El Banco Nación comenzó el 2026 con una señal clave de confianza del mercado. La agencia FIX SCR confirmó para la entidad la calificación “AAA (arg)” con perspectiva estable, la nota más alta dentro de la escala nacional, y volvió a ubicarla entre las instituciones financieras con mayor fortaleza del país.
Además, sostuvo la calificación de corto plazo “A1+(arg)”, que refleja una muy alta capacidad de pago de sus obligaciones financieras en tiempo y forma frente a otros emisores locales. Para la calificadora, el banco muestra un perfil sólido incluso en un escenario macroeconómico exigente.
El informe resalta que estas evaluaciones se apoyan en varios factores: un desempeño operativo consistente, niveles adecuados de capitalización, una posición de liquidez holgada y una estrategia que viene reduciendo progresivamente la exposición al sector público, al mismo tiempo que impulsa el crédito al sector privado.
FIX subrayó también el peso estructural del Banco Nación dentro del sistema financiero argentino. La entidad concentra una porción relevante de los depósitos y préstamos del mercado y es considerada de importancia sistémica por el Banco Central, un atributo que refuerza su rol como ancla de estabilidad en el sector.
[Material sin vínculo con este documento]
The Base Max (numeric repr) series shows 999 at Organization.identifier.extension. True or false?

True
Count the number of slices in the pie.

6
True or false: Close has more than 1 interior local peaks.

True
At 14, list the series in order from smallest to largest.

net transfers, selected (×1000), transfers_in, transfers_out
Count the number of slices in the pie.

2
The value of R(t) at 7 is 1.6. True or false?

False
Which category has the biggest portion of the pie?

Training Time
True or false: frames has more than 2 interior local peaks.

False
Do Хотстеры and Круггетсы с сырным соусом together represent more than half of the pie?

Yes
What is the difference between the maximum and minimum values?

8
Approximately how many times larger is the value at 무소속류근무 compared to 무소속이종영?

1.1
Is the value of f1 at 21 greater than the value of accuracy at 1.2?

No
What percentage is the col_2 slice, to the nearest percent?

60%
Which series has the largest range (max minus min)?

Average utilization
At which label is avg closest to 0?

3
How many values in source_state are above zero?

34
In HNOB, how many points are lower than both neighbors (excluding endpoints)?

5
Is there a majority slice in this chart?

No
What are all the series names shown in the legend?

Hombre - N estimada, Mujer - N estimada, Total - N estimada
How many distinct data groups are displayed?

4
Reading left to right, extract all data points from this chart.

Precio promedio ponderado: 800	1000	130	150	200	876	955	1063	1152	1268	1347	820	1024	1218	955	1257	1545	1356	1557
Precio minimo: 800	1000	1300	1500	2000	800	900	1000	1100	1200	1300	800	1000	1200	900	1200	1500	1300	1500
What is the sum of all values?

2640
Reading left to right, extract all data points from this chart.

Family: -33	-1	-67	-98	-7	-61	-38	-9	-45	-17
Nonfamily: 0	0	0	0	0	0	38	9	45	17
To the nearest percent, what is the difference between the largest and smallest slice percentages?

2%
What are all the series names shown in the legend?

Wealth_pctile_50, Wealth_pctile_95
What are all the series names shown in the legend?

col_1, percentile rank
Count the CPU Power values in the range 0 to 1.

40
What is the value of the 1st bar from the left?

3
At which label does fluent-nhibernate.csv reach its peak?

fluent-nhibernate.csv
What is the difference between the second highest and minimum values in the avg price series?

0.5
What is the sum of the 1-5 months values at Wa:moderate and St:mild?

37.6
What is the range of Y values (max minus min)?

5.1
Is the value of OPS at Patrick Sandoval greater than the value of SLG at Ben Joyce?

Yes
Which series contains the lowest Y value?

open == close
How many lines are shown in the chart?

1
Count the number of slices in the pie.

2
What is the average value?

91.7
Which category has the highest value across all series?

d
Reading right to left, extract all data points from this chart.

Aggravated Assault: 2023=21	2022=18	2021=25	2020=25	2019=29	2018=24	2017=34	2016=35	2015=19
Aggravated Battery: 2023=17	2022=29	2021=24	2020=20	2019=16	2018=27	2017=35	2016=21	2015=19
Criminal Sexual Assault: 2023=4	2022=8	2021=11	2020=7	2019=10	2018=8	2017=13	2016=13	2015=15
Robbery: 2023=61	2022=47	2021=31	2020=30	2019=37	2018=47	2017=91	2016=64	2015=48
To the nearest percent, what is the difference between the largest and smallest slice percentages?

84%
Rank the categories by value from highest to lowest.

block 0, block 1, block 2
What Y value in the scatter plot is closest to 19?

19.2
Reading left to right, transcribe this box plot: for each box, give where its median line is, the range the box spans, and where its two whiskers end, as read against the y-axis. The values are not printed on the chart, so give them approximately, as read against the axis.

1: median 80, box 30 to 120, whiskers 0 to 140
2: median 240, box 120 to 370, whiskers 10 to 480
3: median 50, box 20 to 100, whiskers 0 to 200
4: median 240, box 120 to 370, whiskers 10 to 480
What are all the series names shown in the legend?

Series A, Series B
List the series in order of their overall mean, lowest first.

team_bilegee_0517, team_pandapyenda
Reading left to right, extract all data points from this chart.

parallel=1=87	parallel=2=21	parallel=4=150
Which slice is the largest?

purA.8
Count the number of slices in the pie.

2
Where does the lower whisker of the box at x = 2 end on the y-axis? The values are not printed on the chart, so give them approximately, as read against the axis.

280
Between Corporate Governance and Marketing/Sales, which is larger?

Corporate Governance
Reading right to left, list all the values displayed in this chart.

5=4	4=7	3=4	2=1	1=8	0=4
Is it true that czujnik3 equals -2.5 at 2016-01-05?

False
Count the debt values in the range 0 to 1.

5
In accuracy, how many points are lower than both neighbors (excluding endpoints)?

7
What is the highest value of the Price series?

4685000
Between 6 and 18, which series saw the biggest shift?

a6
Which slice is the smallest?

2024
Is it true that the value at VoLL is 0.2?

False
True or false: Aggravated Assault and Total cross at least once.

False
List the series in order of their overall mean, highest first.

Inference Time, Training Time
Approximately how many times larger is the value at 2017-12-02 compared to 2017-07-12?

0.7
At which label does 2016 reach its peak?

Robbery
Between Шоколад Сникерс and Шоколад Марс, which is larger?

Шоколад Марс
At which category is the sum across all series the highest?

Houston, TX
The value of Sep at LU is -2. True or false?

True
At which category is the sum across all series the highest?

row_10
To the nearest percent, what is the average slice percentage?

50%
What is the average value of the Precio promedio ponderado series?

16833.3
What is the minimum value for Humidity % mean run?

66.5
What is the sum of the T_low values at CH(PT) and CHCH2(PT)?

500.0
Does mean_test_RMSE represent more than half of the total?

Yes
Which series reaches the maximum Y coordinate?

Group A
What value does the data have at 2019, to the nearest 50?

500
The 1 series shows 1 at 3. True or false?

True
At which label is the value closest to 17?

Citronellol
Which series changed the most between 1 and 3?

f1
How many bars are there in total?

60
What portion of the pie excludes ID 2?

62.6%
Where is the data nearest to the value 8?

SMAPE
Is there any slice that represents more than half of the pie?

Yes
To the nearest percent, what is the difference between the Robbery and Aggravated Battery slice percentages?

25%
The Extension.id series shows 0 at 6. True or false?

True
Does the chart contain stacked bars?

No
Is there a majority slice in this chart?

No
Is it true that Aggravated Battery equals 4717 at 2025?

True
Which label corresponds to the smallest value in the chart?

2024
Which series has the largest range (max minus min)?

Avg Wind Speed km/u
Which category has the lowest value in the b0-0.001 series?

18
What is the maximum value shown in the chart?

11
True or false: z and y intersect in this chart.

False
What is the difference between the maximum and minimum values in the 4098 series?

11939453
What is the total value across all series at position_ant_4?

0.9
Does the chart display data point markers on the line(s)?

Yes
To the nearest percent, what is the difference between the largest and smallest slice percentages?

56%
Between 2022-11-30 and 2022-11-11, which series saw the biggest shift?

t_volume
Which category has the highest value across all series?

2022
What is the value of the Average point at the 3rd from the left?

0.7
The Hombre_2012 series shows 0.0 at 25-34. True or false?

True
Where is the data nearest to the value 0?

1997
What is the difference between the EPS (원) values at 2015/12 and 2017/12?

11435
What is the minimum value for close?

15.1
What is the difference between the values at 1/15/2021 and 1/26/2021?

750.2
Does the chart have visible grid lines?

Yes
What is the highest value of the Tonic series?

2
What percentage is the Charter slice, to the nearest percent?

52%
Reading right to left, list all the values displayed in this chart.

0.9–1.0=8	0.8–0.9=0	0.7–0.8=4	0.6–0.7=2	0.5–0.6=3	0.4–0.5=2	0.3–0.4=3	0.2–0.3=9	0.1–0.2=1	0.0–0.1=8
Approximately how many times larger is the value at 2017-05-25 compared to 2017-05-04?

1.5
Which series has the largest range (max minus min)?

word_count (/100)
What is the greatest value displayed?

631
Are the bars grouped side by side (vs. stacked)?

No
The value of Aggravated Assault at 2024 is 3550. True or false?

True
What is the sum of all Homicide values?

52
En términos operativos, la calificadora destacó una mejora respecto de períodos anteriores. El banco exhibe un retorno sobre activos (ROAA) positivo del 1,2%, una cartera irregular contenida en torno al 2,2% y niveles de previsiones suficientes para cubrir eventuales riesgos crediticios.
Comparado con el último informe difundido a mediados de 2025, FIX observa una evolución favorable: mejores resultados operativos, mayor dinamismo en la actividad crediticia y estabilidad en la calidad de los activos. Si bien el crecimiento del crédito podría implicar una baja gradual en los ratios de capital, estos se mantienen en niveles elevados.
Con esta confirmación, el Banco Nación inicia el año con una validación clave de su solidez financiera y con señales claras de adaptación al nuevo contexto macroeconómico y competitivo que atraviesa la economía argentina.